The electrical, thermal, optical, and magnetic properties of materials are deeply related to the state and motion of electrons within them. Differences in electrical conduction properties—such as metals, semiconductors, and insulators—as well as various functions like magnetism, thermoelectric effects, and optical responses, arise from the energy states occupied by electrons, their response to external fields, and their connection to degrees of freedom such as spin. One of the important concepts for understanding these is the band structure, which represents the relationship between the energy and momentum of electrons in a crystal. In recent years, in addition to the control of band gaps that has traditionally been emphasized, attention has also been focused on band dispersion, band crossings, spin-split bands, and the geometric and topological properties of electron wave functions in momentum space.
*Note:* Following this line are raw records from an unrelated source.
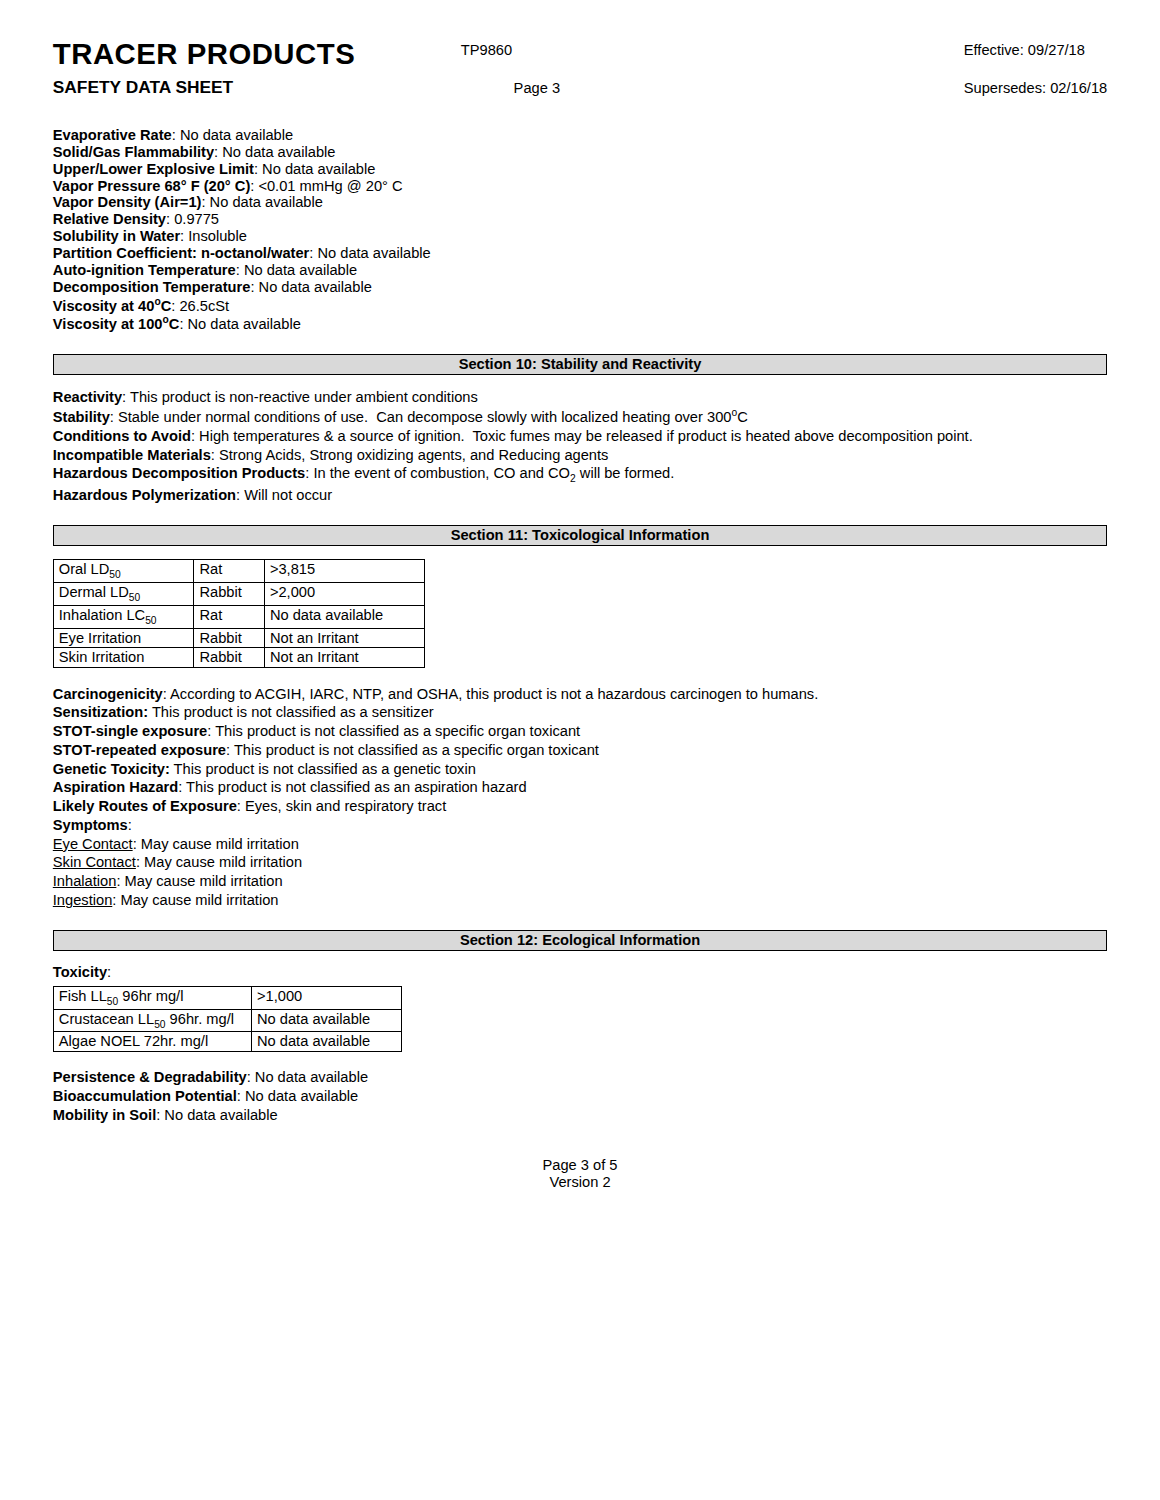TRACER PRODUCTS
SAFETY DATA SHEET
TP9860
Page 3
Effective: 09/27/18
Supersedes: 02/16/18
Evaporative Rate: No data available
Solid/Gas Flammability: No data available
Upper/Lower Explosive Limit: No data available
Vapor Pressure 68° F (20° C): <0.01 mmHg @ 20° C
Vapor Density (Air=1): No data available
Relative Density: 0.9775
Solubility in Water: Insoluble
Partition Coefficient: n-octanol/water: No data available
Auto-ignition Temperature: No data available
Decomposition Temperature: No data available
Viscosity at 40oC: 26.5cSt
Viscosity at 100oC: No data available
Section 10: Stability and Reactivity
Reactivity: This product is non-reactive under ambient conditions
Stability: Stable under normal conditions of use. Can decompose slowly with localized heating over 300oC
Conditions to Avoid: High temperatures & a source of ignition. Toxic fumes may be released if product is heated above decomposition point.
Incompatible Materials: Strong Acids, Strong oxidizing agents, and Reducing agents
Hazardous Decomposition Products: In the event of combustion, CO and CO2 will be formed.
Hazardous Polymerization: Will not occur
Section 11: Toxicological Information
| Oral LD 50 | Rat | >3,815 |
| Dermal LD 50 | Rabbit | >2,000 |
| Inhalation LC 50 | Rat | No data available |
| Eye Irritation | Rabbit | Not an Irritant |
| Skin Irritation | Rabbit | Not an Irritant |
Carcinogenicity: According to ACGIH, IARC, NTP, and OSHA, this product is not a hazardous carcinogen to humans.
Sensitization: This product is not classified as a sensitizer
STOT-single exposure: This product is not classified as a specific organ toxicant
STOT-repeated exposure: This product is not classified as a specific organ toxicant
Genetic Toxicity: This product is not classified as a genetic toxin
Aspiration Hazard: This product is not classified as an aspiration hazard
Likely Routes of Exposure: Eyes, skin and respiratory tract
Symptoms:
Eye Contact: May cause mild irritation
Skin Contact: May cause mild irritation
Inhalation: May cause mild irritation
Ingestion: May cause mild irritation
Section 12: Ecological Information
Toxicity:
| Fish LL 50 96hr mg/l | >1,000 |
| Crustacean LL 50 96hr. mg/l | No data available |
| Algae NOEL 72hr. mg/l | No data available |
Persistence & Degradability: No data available
Bioaccumulation Potential: No data available
Mobility in Soil: No data available
Page 3 of 5
Version 2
By controlling these electronic states through material design, it becomes possible to bring out new functions not found in conventional materials.
In our laboratory, we are working to create new electronic materials called "quantum functional materials" by fully utilizing the quantum mechanical degrees of freedom of electrons—charge, spin/orbital angular momentum, and phase—and through material design based on band and magnetic structures and the exploration of novel electronic functions. With these materials, we aim to complement and expand the functions of semiconductors and magnets that have been the core of conventional electronics, and to realize electronic materials and devices that support next-generation information processing, sensing, and energy conversion. As a representative achievement, we have demonstrated magnetic information writing and reading functions in "antiferromagnets"—magnetic materials with properties different from the ferromagnets known as magnets—which will lead to the realization of ultra-high-speed, ultra-low-power non-volatile memory. Furthermore, we are progressing with the fabrication of thin films of "topological semimetals," substances that show a large response to heat and electricity due to their characteristic band structure, and have succeeded in developing high-performance transverse thermoelectric conversion devices that utilize these characteristics.
Designing and fabricating materials, measuring and understanding physical properties, and then expanding into device development—through this series of research, we aim to connect the knowledge accumulated by physics to electrical and information technology. An encounter with a physical phenomenon that does not yet have a name may be a small discovery at first. However, by deeply understanding its principles and giving it form as a material or device, it holds great potential to grow into a foundational technology for information processing, sensing, and energy conversion.